**Extracted data**

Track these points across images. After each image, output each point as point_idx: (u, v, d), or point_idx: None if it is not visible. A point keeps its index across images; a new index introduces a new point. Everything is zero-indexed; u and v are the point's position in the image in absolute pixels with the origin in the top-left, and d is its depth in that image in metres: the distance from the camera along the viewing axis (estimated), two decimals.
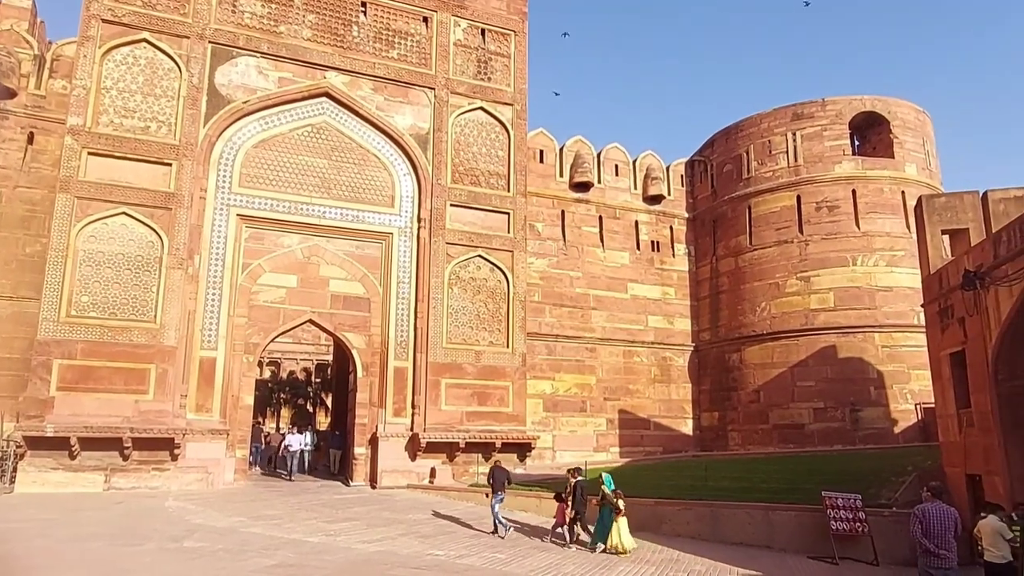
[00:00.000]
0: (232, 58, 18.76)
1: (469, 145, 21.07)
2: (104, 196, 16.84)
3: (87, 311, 16.29)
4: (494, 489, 13.10)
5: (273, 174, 18.98)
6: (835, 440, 21.30)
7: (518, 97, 21.85)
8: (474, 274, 20.31)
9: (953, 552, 7.72)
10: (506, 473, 13.64)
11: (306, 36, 19.69)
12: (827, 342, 22.38)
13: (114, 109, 17.40)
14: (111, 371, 16.18)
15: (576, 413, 23.50)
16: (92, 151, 16.95)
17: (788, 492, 14.59)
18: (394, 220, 20.10)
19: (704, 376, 25.60)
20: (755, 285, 24.23)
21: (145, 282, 16.85)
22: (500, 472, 13.39)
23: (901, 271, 22.43)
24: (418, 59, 20.90)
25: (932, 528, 7.87)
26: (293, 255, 19.05)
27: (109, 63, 17.54)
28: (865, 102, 24.47)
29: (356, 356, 19.37)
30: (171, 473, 16.50)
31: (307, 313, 19.08)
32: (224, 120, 18.40)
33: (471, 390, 19.45)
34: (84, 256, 16.51)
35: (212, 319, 17.81)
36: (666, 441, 24.61)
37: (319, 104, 19.80)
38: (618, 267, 25.35)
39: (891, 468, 15.59)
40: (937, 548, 7.77)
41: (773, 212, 24.37)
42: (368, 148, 20.16)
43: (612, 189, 25.90)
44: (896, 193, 23.35)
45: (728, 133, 26.44)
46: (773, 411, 22.97)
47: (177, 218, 17.30)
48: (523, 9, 22.65)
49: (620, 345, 24.71)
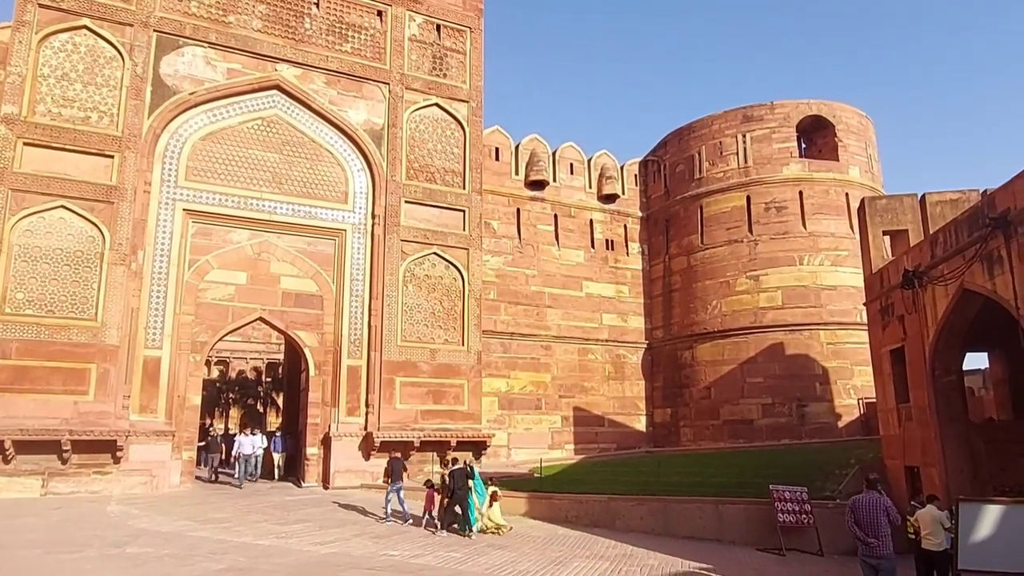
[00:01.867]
0: (178, 48, 18.18)
1: (424, 142, 20.90)
2: (41, 188, 16.12)
3: (22, 308, 15.58)
4: (392, 480, 14.20)
5: (222, 168, 18.47)
6: (783, 435, 21.87)
7: (474, 94, 21.77)
8: (429, 272, 20.16)
9: (884, 540, 8.04)
10: (402, 463, 14.87)
11: (256, 27, 19.22)
12: (775, 339, 22.96)
13: (52, 98, 16.67)
14: (48, 371, 15.51)
15: (531, 411, 23.56)
16: (28, 141, 16.21)
17: (738, 486, 14.93)
18: (348, 216, 19.79)
19: (657, 373, 25.98)
20: (707, 284, 24.69)
21: (85, 278, 16.20)
22: (397, 463, 14.53)
23: (845, 271, 23.14)
24: (372, 53, 20.63)
25: (863, 518, 8.28)
26: (243, 251, 18.58)
27: (47, 50, 16.80)
28: (812, 106, 25.15)
29: (308, 355, 19.02)
30: (113, 476, 15.92)
31: (257, 311, 18.64)
32: (170, 111, 17.82)
33: (426, 388, 19.31)
34: (19, 251, 15.78)
35: (157, 317, 17.24)
36: (620, 438, 24.89)
37: (270, 97, 19.36)
38: (573, 265, 25.50)
39: (835, 461, 16.09)
40: (866, 536, 8.10)
41: (724, 212, 24.85)
42: (321, 143, 19.80)
43: (567, 188, 26.03)
44: (841, 195, 24.08)
45: (681, 134, 26.85)
46: (724, 407, 23.45)
47: (120, 212, 16.68)
48: (479, 6, 22.57)
49: (575, 343, 24.87)
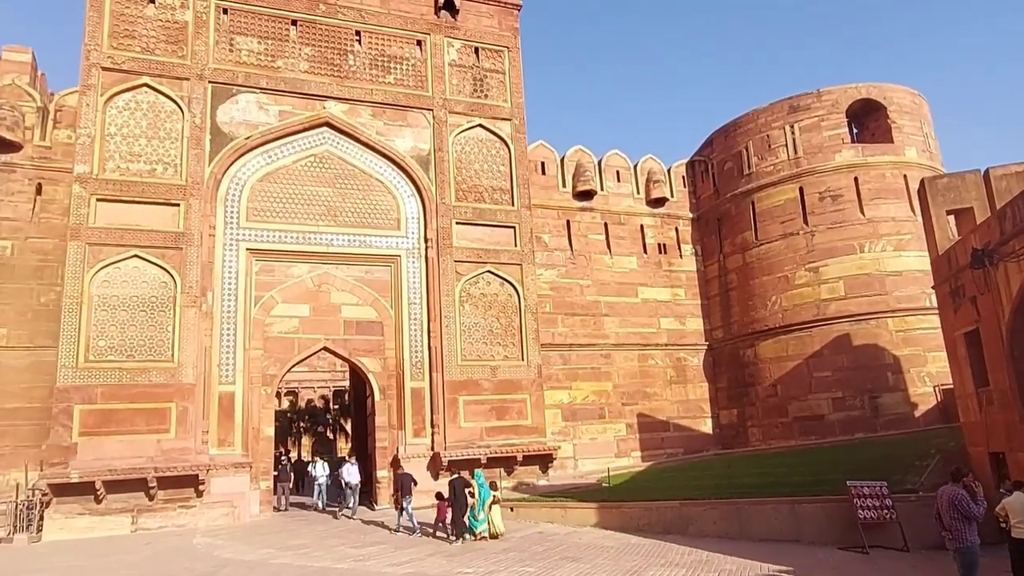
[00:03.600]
0: (232, 96, 19.08)
1: (471, 162, 21.27)
2: (115, 240, 17.11)
3: (105, 355, 16.50)
4: (402, 494, 14.96)
5: (279, 206, 19.23)
6: (856, 429, 21.17)
7: (516, 111, 22.06)
8: (484, 290, 20.43)
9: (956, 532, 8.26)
10: (411, 478, 15.46)
11: (303, 68, 20.00)
12: (840, 331, 22.31)
13: (119, 154, 17.71)
14: (132, 412, 16.35)
15: (595, 420, 23.49)
16: (100, 197, 17.25)
17: (813, 484, 14.55)
18: (401, 242, 20.28)
19: (720, 374, 25.55)
20: (764, 280, 24.22)
21: (160, 322, 17.07)
22: (406, 478, 15.32)
23: (909, 255, 22.37)
24: (414, 82, 21.17)
25: (941, 510, 8.49)
26: (304, 284, 19.24)
27: (112, 110, 17.89)
28: (860, 90, 24.51)
29: (372, 380, 19.49)
30: (197, 510, 16.62)
31: (321, 341, 19.24)
32: (228, 157, 18.68)
33: (489, 405, 19.51)
34: (99, 301, 16.75)
35: (228, 354, 18.00)
36: (687, 442, 24.54)
37: (320, 134, 20.07)
38: (626, 272, 25.40)
39: (914, 453, 15.53)
40: (942, 528, 8.40)
41: (777, 206, 24.38)
42: (371, 173, 20.39)
43: (615, 195, 26.01)
44: (898, 178, 23.34)
45: (726, 131, 26.53)
46: (792, 404, 22.88)
47: (188, 257, 17.54)
48: (514, 25, 22.92)
49: (634, 349, 24.72)
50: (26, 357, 18.18)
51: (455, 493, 13.90)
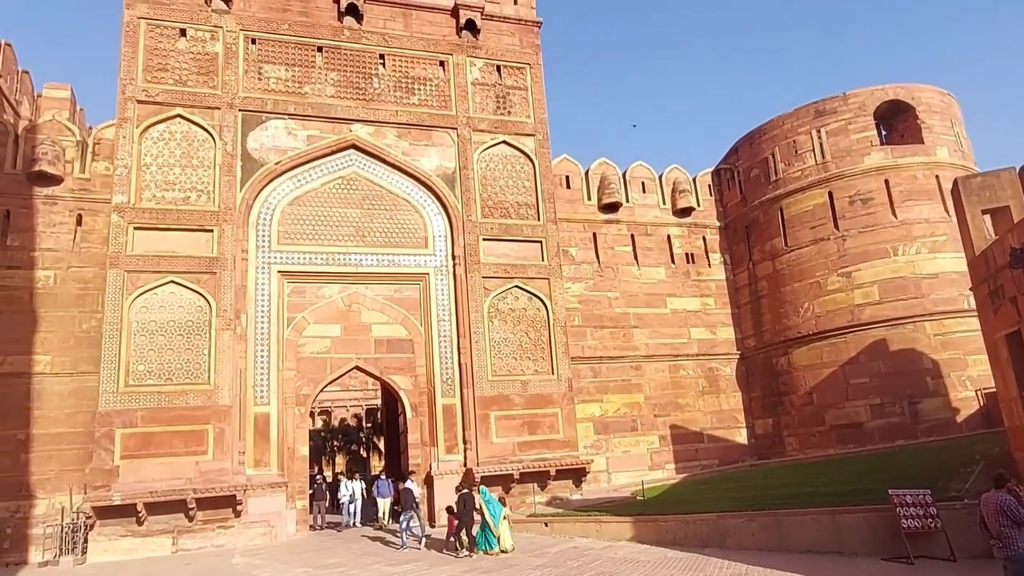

**Problem requirements**
The listing above is to be set down word for word, without its images.

**Expected answer**
Track these points across images. After each image, output each point as point_idx: (u, v, d), or point_idx: None if it is not visible. A point keeps its index across images; a new index introduces a new point. Everything is zero-indexed; u and v are the point's position in the image in absolute pixels with the origin in the top-left, and d is its depth in that image in metres: the distance from the camera along the viewing axis (estimated), two decimals.
[00:00.000]
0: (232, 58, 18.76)
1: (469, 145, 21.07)
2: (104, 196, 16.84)
3: (87, 311, 16.29)
4: (494, 489, 13.10)
5: (273, 174, 18.98)
6: (835, 440, 21.30)
7: (518, 97, 21.85)
8: (474, 274, 20.31)
9: (953, 552, 7.72)
10: (506, 473, 13.64)
11: (306, 36, 19.69)
12: (827, 342, 22.38)
13: (114, 109, 17.40)
14: (111, 371, 16.18)
15: (576, 413, 23.50)
16: (92, 151, 16.95)
17: (788, 492, 14.59)
18: (394, 220, 20.10)
19: (704, 376, 25.60)
20: (755, 285, 24.23)
21: (145, 282, 16.85)
22: (500, 472, 13.39)
23: (901, 271, 22.43)
24: (418, 59, 20.90)
25: (932, 528, 7.87)
26: (293, 255, 19.05)
27: (109, 63, 17.54)
28: (865, 102, 24.47)
29: (356, 356, 19.37)
30: (171, 473, 16.50)
31: (307, 313, 19.08)
32: (224, 120, 18.40)
33: (471, 390, 19.45)
34: (84, 256, 16.51)
35: (212, 319, 17.81)
36: (666, 441, 24.61)
37: (319, 104, 19.80)
38: (618, 267, 25.35)
39: (891, 468, 15.59)
40: (937, 548, 7.77)
41: (773, 212, 24.37)
42: (368, 148, 20.16)
43: (612, 189, 25.90)
44: (896, 193, 23.35)
45: (728, 133, 26.44)
46: (773, 411, 22.97)
47: (177, 218, 17.30)
48: (523, 9, 22.65)
49: (620, 345, 24.71)
[00:01.867]
0: (178, 48, 18.18)
1: (424, 142, 20.90)
2: (41, 188, 16.12)
3: (22, 308, 15.58)
4: (392, 480, 14.20)
5: (222, 168, 18.47)
6: (783, 435, 21.87)
7: (474, 94, 21.77)
8: (429, 272, 20.16)
9: (884, 540, 8.04)
10: (402, 463, 14.87)
11: (256, 27, 19.22)
12: (775, 339, 22.96)
13: (52, 98, 16.67)
14: (48, 371, 15.51)
15: (531, 411, 23.56)
16: (28, 141, 16.21)
17: (738, 486, 14.93)
18: (348, 216, 19.79)
19: (657, 373, 25.98)
20: (707, 284, 24.69)
21: (85, 278, 16.20)
22: (397, 463, 14.53)
23: (845, 271, 23.14)
24: (372, 53, 20.63)
25: (863, 518, 8.28)
26: (243, 251, 18.58)
27: (47, 50, 16.80)
28: (812, 106, 25.15)
29: (308, 355, 19.02)
30: (113, 476, 15.92)
31: (257, 311, 18.64)
32: (170, 111, 17.82)
33: (426, 388, 19.31)
34: (19, 251, 15.78)
35: (157, 317, 17.24)
36: (620, 438, 24.89)
37: (270, 97, 19.36)
38: (573, 265, 25.50)
39: (835, 461, 16.09)
40: (866, 536, 8.10)
41: (724, 212, 24.85)
42: (321, 143, 19.80)
43: (567, 188, 26.03)
44: (841, 195, 24.08)
45: (681, 134, 26.85)
46: (724, 407, 23.45)
47: (120, 212, 16.68)
48: (479, 6, 22.57)
49: (575, 343, 24.87)
[00:03.600]
0: (232, 96, 19.08)
1: (471, 162, 21.27)
2: (115, 240, 17.11)
3: (105, 355, 16.50)
4: (402, 494, 14.96)
5: (279, 206, 19.23)
6: (856, 429, 21.17)
7: (516, 111, 22.06)
8: (484, 290, 20.43)
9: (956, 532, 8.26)
10: (411, 478, 15.46)
11: (303, 68, 20.00)
12: (840, 331, 22.31)
13: (119, 154, 17.71)
14: (132, 412, 16.35)
15: (595, 420, 23.49)
16: (100, 197, 17.25)
17: (813, 484, 14.55)
18: (401, 242, 20.28)
19: (720, 374, 25.55)
20: (764, 280, 24.22)
21: (160, 322, 17.07)
22: (406, 478, 15.32)
23: (909, 255, 22.37)
24: (414, 82, 21.17)
25: (941, 510, 8.49)
26: (304, 284, 19.24)
27: (112, 110, 17.89)
28: (860, 90, 24.51)
29: (372, 380, 19.49)
30: (197, 510, 16.62)
31: (321, 341, 19.24)
32: (228, 157, 18.68)
33: (489, 405, 19.51)
34: (99, 301, 16.75)
35: (228, 354, 18.00)
36: (687, 442, 24.54)
37: (320, 134, 20.07)
38: (626, 272, 25.40)
39: (914, 453, 15.53)
40: (942, 528, 8.40)
41: (777, 206, 24.38)
42: (371, 173, 20.39)
43: (615, 195, 26.01)
44: (898, 178, 23.34)
45: (726, 131, 26.53)
46: (792, 404, 22.88)
47: (188, 257, 17.54)
48: (514, 25, 22.92)
49: (634, 349, 24.72)
50: (26, 357, 18.18)
51: (455, 493, 13.90)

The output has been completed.